427

THE MONTAPEDIA.*

District Court, E. D. Louisiana.

November, 1882.

1. MERCHANT SHIPPING ACT—REV. ST. §§ 4501–4512.

The statute of June 7, 1872, (17 St. at Large, p. 262; Rev. St. §§ 4501 to 4512,) does not apply to a British vessel.

2. ADMIRALTY JURISDICTION.

In the absence of circumstances showing cruelty or great hardship the admiralty courts of the United States cannot be required or allow themselves to entertain jurisdiction of a case where subjects of a foreign government invoke their assistance against a merchant vessel of another foreign government.

The Carolina, (decided April, 1876, ante, 424,) followed.

In Admiralty.

O. B. Sansum and J. B. White, for libelants.

J. R. Beckwith and J. Walker Fearn, for claimants.

BILLINGS, D. J. This is a suit instituted by subjects of the empire of China against a British vessel. They were shipped at a port within the United States, namely, at San Francisco, for a voyage which was to occupy three years, and were to be discharged at Hong Kong. The whole question is, does the statute of June 7, 1872, (17 St. 262; Rev. St. at various sections from section 4501–4512,) apply to a British vessel? The conclusion which I have reached is that it does not. The act of June 7, 1872, is, in the provisions which relate to the shipping of seamen, a literal copy of the “Merchant Shipping Act,” enacted by the parliament of Great Britain in the year 1854.

In section 160 of the act of the parliament of Great Britain (17 & 18 Vict. c. 104; Digest, of Statutes relating to Merchant Shipping, 102) it is enacted that British ships which engage seamen at any place out of her majesty's dominions shall enter into the engagement with the sanction of the British consular officers, and according to that act of parliament. In section 15 of the act of the congress of the United States (17 St. at Large, 265) it is enacted totidem verbis that merchant ships of the United States who engage seamen at any place out of the United States shall enter into the engagement with the sanction of the consular officers of the United States, and according to that act of congress.

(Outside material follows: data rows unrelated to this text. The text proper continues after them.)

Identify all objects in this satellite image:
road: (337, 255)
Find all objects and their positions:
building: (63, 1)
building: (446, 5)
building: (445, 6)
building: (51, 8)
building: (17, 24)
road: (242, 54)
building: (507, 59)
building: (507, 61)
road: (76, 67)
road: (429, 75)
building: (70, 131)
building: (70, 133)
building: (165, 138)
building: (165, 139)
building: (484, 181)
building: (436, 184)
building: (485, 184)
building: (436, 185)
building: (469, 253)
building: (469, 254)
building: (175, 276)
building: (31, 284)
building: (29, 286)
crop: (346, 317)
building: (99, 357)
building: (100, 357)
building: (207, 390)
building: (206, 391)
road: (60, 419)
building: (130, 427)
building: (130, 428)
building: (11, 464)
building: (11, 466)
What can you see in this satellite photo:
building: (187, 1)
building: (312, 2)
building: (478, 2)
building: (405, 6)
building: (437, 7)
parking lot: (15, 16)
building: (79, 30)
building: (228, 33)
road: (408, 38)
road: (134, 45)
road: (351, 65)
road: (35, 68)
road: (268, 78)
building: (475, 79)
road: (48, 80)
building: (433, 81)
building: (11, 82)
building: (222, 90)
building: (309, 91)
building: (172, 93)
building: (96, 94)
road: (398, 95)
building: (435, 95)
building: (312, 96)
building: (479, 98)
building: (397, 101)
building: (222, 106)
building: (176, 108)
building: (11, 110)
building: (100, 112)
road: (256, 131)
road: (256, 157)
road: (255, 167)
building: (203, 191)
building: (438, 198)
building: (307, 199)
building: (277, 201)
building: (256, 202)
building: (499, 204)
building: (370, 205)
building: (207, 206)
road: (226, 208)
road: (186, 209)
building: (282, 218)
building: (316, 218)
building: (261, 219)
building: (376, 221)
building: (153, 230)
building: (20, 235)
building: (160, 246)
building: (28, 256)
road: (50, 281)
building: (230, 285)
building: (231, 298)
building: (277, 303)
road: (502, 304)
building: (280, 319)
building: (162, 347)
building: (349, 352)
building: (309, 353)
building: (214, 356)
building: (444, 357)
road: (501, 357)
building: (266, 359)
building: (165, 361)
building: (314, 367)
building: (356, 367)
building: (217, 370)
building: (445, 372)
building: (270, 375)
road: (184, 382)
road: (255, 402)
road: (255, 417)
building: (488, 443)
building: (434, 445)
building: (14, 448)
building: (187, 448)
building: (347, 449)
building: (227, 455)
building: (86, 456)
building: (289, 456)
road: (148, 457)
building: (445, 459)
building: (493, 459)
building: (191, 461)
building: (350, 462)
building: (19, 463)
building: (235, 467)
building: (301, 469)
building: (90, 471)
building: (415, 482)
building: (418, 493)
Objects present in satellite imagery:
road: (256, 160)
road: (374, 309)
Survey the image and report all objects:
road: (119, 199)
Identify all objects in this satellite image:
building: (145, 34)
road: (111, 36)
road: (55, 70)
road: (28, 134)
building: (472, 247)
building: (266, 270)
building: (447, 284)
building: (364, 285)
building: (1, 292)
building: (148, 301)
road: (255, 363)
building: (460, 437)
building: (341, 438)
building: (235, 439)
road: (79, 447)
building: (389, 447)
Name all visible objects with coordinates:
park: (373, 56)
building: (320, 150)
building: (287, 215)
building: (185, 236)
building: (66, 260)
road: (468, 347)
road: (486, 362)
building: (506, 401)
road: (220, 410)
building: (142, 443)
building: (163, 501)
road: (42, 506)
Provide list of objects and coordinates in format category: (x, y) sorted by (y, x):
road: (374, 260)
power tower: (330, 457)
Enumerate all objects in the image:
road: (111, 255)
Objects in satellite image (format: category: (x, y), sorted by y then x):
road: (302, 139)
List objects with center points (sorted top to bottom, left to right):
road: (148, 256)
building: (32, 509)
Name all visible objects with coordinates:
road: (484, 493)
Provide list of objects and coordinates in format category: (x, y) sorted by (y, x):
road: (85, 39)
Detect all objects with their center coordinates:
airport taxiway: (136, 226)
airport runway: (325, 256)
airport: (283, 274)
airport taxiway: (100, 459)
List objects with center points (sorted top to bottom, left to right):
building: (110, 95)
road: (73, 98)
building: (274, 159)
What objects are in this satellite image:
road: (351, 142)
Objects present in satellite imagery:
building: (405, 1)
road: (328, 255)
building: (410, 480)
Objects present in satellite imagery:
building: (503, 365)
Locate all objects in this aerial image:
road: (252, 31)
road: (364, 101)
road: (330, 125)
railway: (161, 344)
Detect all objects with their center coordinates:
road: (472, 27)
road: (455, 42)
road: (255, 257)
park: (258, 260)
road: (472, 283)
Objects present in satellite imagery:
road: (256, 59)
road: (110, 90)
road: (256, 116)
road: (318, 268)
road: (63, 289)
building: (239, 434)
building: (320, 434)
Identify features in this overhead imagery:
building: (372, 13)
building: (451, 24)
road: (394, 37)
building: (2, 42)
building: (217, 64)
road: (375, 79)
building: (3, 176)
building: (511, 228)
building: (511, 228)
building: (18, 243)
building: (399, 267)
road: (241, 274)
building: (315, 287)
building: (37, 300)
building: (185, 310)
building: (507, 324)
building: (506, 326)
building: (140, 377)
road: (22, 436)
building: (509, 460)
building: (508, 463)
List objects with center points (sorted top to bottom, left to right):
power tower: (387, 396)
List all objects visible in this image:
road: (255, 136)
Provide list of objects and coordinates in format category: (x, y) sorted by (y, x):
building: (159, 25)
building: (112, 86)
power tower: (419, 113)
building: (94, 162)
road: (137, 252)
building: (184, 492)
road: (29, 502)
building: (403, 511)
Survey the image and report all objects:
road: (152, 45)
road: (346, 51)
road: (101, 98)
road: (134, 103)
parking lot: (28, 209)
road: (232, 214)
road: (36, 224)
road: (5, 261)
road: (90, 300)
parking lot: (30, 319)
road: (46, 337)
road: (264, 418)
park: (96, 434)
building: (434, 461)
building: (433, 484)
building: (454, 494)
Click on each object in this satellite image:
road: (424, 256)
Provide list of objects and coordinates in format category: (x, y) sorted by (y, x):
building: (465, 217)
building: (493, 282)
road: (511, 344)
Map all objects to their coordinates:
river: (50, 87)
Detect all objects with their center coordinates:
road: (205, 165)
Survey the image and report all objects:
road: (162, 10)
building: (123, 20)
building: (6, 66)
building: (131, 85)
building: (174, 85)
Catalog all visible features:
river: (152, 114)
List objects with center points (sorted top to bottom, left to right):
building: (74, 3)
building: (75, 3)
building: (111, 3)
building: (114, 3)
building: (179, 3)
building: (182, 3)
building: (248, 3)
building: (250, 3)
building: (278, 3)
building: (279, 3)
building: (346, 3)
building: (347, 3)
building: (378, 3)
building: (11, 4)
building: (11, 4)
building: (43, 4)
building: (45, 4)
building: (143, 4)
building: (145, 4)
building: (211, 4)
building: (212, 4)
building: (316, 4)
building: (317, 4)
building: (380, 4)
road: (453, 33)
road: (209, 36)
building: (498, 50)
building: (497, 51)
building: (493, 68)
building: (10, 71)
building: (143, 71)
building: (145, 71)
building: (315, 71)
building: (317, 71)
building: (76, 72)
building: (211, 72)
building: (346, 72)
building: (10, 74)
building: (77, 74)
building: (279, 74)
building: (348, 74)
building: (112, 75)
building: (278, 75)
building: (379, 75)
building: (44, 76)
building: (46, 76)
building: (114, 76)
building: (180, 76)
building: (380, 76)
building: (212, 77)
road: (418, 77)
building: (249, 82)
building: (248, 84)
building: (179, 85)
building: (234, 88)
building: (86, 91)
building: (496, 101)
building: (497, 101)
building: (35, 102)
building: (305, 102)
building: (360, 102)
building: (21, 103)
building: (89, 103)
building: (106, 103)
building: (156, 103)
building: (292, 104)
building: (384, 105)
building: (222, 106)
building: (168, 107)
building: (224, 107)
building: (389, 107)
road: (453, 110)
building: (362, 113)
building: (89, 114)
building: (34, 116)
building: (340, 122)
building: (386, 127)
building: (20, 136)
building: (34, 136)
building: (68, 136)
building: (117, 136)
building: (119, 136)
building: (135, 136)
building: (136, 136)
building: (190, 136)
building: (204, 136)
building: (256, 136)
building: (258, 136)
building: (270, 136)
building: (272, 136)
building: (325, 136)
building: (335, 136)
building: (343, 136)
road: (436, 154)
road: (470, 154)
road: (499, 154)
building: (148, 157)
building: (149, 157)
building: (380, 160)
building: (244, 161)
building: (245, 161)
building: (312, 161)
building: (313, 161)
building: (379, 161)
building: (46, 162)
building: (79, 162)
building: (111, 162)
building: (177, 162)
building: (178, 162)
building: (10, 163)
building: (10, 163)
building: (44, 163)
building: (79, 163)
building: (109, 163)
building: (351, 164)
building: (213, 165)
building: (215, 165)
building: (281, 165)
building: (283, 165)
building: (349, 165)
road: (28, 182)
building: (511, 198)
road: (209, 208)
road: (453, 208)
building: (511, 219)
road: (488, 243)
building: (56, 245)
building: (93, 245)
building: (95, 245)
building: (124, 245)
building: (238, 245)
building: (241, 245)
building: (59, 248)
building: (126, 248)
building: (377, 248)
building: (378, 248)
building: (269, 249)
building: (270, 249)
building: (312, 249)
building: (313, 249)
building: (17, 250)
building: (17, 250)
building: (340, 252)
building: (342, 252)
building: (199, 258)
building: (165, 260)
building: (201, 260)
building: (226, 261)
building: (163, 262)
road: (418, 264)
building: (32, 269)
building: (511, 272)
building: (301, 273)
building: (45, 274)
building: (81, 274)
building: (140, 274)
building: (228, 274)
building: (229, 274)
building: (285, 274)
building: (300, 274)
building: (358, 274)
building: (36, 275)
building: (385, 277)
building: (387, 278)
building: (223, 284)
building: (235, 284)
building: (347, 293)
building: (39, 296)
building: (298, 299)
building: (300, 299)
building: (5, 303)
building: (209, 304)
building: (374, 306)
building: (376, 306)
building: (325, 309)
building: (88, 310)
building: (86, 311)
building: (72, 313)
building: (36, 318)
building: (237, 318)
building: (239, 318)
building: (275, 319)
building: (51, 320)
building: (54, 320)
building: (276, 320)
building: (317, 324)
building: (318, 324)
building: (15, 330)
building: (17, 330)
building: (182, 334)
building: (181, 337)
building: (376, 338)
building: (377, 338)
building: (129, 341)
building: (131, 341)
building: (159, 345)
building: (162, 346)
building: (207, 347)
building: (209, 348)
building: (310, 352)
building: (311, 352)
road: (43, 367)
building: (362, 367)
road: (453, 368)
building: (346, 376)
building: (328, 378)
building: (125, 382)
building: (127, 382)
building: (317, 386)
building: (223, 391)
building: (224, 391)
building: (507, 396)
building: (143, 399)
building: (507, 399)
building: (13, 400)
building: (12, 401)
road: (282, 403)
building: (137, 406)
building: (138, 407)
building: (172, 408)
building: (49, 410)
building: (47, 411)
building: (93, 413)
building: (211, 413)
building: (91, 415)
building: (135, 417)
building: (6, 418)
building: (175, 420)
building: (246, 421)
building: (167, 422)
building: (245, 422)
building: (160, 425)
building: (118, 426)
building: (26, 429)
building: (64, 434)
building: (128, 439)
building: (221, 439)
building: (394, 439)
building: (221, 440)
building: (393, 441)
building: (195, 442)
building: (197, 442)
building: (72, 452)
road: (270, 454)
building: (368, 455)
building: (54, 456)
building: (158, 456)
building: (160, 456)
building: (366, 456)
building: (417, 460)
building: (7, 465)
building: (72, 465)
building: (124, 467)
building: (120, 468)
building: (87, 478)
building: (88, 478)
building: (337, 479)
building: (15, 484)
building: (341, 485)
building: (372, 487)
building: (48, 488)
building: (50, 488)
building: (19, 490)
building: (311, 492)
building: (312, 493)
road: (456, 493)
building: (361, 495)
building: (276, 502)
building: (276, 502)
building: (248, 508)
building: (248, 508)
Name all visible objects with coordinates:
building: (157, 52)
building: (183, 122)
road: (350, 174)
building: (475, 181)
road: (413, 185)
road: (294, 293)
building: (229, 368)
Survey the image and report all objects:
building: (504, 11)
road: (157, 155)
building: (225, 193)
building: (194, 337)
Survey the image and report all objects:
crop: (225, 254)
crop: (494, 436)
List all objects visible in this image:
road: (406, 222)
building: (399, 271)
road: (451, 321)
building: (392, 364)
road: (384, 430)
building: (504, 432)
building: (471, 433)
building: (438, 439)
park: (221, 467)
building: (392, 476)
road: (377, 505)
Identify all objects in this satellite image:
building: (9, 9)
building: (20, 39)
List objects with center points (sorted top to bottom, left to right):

Such an adoption on the part of the United States, in the year 1872, of a statute of Great Britain passed in the year 1854—such a coincidence in the legislation of the two nations—furnishes a guide to the courts of each in the construction of these statutes equivalent to a treaty stipulation; for it cannot be supposed that our government would copy the statute 428 of England, and thereby, through its legislation, assert the supremacy of its laws over the manner of the shipment of its sea men in places and under certain circumstances in England, when it was not willing to concede an ascendency to the laws of England in similar places and under similar circumstances within our own territory. These statutes, then, must be considered as a mutual concession that either nation, in shipping her seamen upon her merchant vessels, was to follow her own laws, even when the shipping was effected within the territory of the other; and it would follow that the act of 1872 could not include in its operation British ships.

The structure of the statute of 1872 brings me to the same conclusion. The title of the statute is “An act to authorize the appointment of shipping commissioners by the several circuit courts of the United States to superintend the shipping and discharge of seamen engaged in merchant ships belonging to the United States, and for the further protection of seamen.” The very title limits the action of the shipping commissioners to a superintendence of the shipment on ships belonging to the United States. Now, the only thing complained of here is that there was no such superintendence.

But, again, section 65 of the act of 1872, p. 277, (act 4612 of Rev. St.,) enacts that, within the meaning and for the purposes of that act, a “master” is “a person having command of,” and a “seaman” is “a person employed on board of,” “a ship belonging to a citizen of the United States.”

I think, therefore, the internal structure of the statute also shows that it was intended to operate only upon the manner of shipping crews upon our own vessels.

The case presented is of subjects of a foreign government, invoking the jurisdiction of a court of the United States against a merchant vessel of another foreign government. Independently of the statute of 1872, the case is without any circumstances which would require or allow this court to entertain jurisdiction, (see the opinion rendered by this court In re The Carolina, in April, 1876, ante, 424,) and that statute does not include this cause.

The decree, therefore, will be that the libel be dismissed.

* Reported by Joseph P. Hornor, Esq., of the New Orleans bar.